Small cultural nudges can drive behavior change across the organization. For example, making real-time metrics visible through dashboards makes problems transparent quickly. Establishing centralized analytics CoEs and data scientists embedded in business units accelerates idea flow.
With a data-pervasive culture, organizations can institutionalize data-driven decision-making as the norm rather than the exception.
8. Choose the Right Data and Analytics Tools
The technology landscape today is exploding with sophisticated data and analytics solutions. While choice is great, too many tools can backfire without a coherent strategy. Based on use cases, companies should choose technology platforms that can scale from data management to predictive insights seamlessly.
Equally critical is ensuring a cohesive user experience across tools. If users need to learn new UIs for every new tool, adoption will stay low. With modern open and cloud-based platforms, it’s possible to democratize insights directly to business users via interfaces they already use daily, like MS Office.
9. Maintain Continuous Planning with Agile Analytics
In today’s dynamic environment, analytics must keep pace with changing business priorities. But 85% of data and analytics projects fail to deliver their expected value, largely due to rigid planning approaches.

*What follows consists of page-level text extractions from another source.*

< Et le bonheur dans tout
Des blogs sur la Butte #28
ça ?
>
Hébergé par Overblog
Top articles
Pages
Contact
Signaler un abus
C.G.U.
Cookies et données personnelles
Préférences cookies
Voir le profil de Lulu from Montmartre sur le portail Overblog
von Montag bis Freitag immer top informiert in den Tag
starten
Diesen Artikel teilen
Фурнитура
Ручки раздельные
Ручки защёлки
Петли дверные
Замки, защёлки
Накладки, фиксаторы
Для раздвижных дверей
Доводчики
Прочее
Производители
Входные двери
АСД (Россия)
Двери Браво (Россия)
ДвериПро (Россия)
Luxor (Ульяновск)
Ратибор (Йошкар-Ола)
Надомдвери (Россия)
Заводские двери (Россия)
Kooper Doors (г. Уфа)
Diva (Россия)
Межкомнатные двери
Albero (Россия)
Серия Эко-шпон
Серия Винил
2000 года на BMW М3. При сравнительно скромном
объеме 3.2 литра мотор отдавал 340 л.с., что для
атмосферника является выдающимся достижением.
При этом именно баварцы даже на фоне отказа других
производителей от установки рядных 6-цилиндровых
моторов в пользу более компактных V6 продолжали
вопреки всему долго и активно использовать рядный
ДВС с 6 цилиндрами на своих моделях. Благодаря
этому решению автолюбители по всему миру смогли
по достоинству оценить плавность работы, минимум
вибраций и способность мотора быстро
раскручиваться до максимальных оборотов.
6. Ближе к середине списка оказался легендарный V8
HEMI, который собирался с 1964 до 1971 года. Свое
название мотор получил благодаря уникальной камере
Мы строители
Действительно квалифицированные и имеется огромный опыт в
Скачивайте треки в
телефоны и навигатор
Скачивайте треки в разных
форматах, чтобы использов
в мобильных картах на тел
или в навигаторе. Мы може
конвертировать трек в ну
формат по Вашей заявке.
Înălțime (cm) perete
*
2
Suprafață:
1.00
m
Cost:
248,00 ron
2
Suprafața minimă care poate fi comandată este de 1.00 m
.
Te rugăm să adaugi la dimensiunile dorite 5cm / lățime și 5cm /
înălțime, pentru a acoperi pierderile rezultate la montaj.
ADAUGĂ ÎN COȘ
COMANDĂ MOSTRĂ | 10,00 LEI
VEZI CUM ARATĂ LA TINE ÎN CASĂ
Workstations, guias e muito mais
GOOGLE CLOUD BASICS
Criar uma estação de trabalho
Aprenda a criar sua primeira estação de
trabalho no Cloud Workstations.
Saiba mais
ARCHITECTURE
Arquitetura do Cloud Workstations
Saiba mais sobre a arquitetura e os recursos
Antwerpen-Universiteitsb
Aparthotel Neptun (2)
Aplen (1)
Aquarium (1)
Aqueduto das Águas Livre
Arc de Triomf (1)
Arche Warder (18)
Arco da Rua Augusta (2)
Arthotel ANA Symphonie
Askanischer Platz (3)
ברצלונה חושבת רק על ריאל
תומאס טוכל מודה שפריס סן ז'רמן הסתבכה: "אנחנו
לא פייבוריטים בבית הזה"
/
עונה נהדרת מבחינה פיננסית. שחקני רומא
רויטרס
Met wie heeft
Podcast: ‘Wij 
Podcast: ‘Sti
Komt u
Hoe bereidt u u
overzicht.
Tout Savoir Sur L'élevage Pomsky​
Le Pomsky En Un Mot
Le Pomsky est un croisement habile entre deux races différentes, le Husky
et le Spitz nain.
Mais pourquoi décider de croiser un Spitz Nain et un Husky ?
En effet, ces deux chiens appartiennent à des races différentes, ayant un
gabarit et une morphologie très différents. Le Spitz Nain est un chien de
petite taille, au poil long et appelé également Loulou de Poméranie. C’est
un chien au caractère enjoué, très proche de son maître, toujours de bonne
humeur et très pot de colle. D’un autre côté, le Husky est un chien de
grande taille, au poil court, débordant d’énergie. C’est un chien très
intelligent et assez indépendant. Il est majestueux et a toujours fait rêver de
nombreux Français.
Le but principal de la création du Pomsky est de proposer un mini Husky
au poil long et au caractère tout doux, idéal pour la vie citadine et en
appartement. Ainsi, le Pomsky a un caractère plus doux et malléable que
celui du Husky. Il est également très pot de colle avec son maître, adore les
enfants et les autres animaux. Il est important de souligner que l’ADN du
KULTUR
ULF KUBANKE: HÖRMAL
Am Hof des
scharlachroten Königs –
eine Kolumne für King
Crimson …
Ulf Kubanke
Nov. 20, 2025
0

Leading companies are adopting agile analytics techniques to introduce flexibility. Priorities are defined and adjusted continuously through weekly sprints and daily standups between data teams and business stakeholders. Deliverables are released in minimally viable increments focused on business impact.
This nimble approach accelerates time-to-insight across ever-evolving business needs while maintaining alignment to value. As the famous quote goes, “It’s not the daily increase but daily decrease. Hack away at the unessential.”
The Road Ahead
In an era where velocity, variety, and complexity are growing exponentially, making use of insights to beat competition will become harder. And yet, by enhancing the fundamentals of data, analytical modeling talent, and business linkage, it is possible to formalize these analytics efforts and make organizations insight-driven. Bumps will certainly be along the way, but the view is sure worth it. It is now time to accelerate.
Conclusion
Independent of massive technology investments, most companies can not leverage data effectively as a result of issues related to data quality, talent, business alignment, and the inability to scale. However, the fault lies not in our data but in our approach. When companies have robust data pipelines and democratized analytical capabilities that are closely linked to business outcomes and further enhanced by AI, they can successfully navigate the journey towards becoming an insights-driven organization. However, the fundamentals are keeping up with the data, upskilling analytical talent, and maintaining constant business alignment for creating impacts.